TEXTAUSZUG ▸
== == ==
Studentenbeiträge

Eine Ode an die Nostalgie

Nostalgie: 3 Polaroids auf einem Holztisch zeigen schöne Momente mit Freunden
Geschrieben von Joey

Nach der allgemeinen Definition von Nostalgie kannst du ihr auf den ersten Blick wenig Positives abgewinnen:

Nos·t·al·gi̱e̱
Substantiv [die]

eine Stimmung, in der man sich nach vergangenen Zeiten und den Produkten und Lebensweisen aus diesen Zeiten sehnt

Wer gedanklich immer in der Vergangenheit verweilt und dem bereits Geschehenen nachhängt, der verpasst das Leben, in dem er jetzt gerade steht. Wer sich ausschließlich nach alten Zeiten sehnt, diese idealisiert und als ständigen Vergleich für die Gegenwart (miss)braucht, wird nicht glücklich sein. Soviel ist klar. Dennoch kannst du die Wehmut nutzen, um dein Leben lebenswerter zu machen!

Nostalgie resultiert aus Einsamkeit

Nostalgie: Person ist alleine bei Regen mit einem Regenschirm in der nächtlichen Stadt unterwegs

Du streifst in den Semesterferien durch die scheinbar ausgestorbene Stadt. Es ist dunkel und trüb, der Herbst hat den Sommer endgültig abgelöst. All deine Freunde und Bekannten sind über die Ferien entweder nach Hause oder in den Urlaub gefahren – nur du bist geblieben und fragst dich mittlerweile, was du dir dabei gedacht hast. Ziellos läufst du umher und weißt nicht so recht, was du mit dir anfangen sollst. Plötzlich bemerkst du, dass du ganz unbewusst euren Lieblings-Club angesteuert hast. Er hat geschlossen und sieht bei Tag etwa so trostlos aus wie du wahrscheinlich gerade – wie du hier jetzt stehst. Alleine. Im leichten Nieselregen. Es könnte genauso gut eine verdammt traurige Szene aus einem verdammt traurigen Film sein.
== == ==
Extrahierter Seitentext
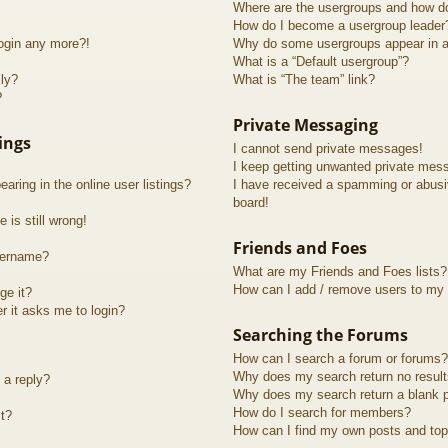
Where are the usergroups and how do
How do I become a usergroup leader
login any more?!
Why do some usergroups appear in a 
What is a “Default usergroup”?
lly?
What is “The team” link?
?
Private Messaging
ings
I cannot send private messages!
I keep getting unwanted private mes
ring in the online user listings?
I have received a spamming or abusi
board!
 is still wrong!
Friends and Foes
sername?
What are my Friends and Foes lists?
How can I add / remove users to my F
ge it?
er it asks me to login?
Searching the Forums
How can I search a forum or forums?
Why does my search return no resul
 a reply?
Why does my search return a blank 
How do I search for members?
t?
How can I find my own posts and top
== == ==
ANWEISUNGEN ▸
• 1. Welche Jahreszeit hat laut dem Textauszug über Nostalgie den Sommer endgültig abgelöst?
• 2. Fasse den Absatz des Textauszugs, der mit „Wer gedanklich immer in der Vergangenheit verweilt“ beginnt, kürzer zusammen und behalte die wichtigsten Aussagen bei.

ERGEBNISSE JE AUFGABE ▸
• 1. Der Herbst.

• 2. Wer gedanklich ständig in der Vergangenheit lebt, verpasst die Gegenwart. Wer sich nur nach alten Zeiten sehnt, sie idealisiert und dauernd mit der Gegenwart vergleicht, wird nicht glücklich. Die Wehmut lässt sich trotzdem nutzen, um das eigene Leben lebenswerter zu machen.